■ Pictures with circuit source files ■
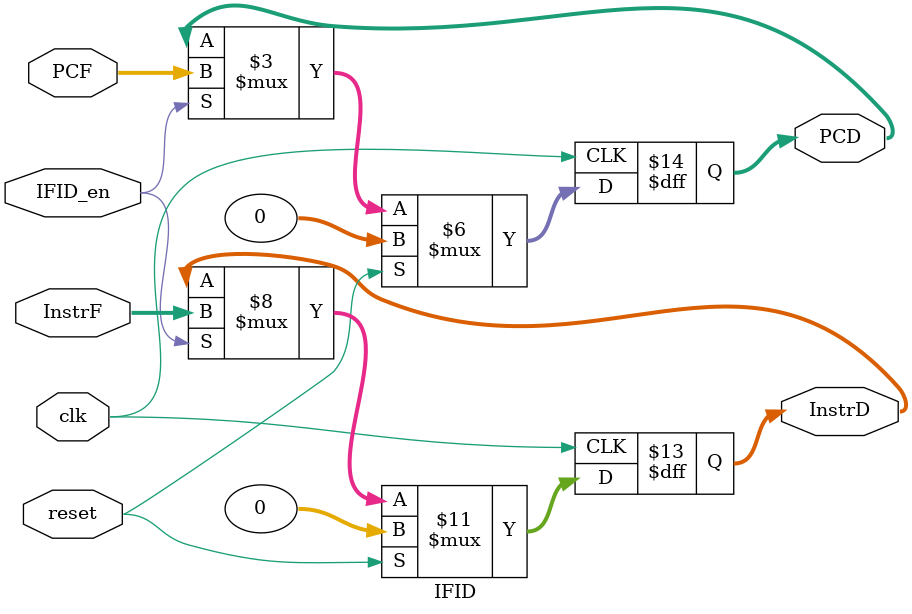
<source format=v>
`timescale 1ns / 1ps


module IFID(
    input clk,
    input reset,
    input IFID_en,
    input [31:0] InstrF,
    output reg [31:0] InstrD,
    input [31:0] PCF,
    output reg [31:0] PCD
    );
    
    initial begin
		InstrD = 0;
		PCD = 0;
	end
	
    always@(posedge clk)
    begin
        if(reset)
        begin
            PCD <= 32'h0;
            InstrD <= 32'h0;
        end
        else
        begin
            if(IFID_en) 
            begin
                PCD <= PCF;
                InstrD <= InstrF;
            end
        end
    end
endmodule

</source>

■ About this task ■
From the first line to the last, print the records exactly; leave out the pictures.

■ Solution ■
<source format=v>
`timescale 1ns / 1ps


module IFID(
    input clk,
    input reset,
    input IFID_en,
    input [31:0] InstrF,
    output reg [31:0] InstrD,
    input [31:0] PCF,
    output reg [31:0] PCD
    );
    
    initial begin
		InstrD = 0;
		PCD = 0;
	end
	
    always@(posedge clk)
    begin
        if(reset)
        begin
            PCD <= 32'h0;
            InstrD <= 32'h0;
        end
        else
        begin
            if(IFID_en) 
            begin
                PCD <= PCF;
                InstrD <= InstrF;
            end
        end
    end
endmodule

</source>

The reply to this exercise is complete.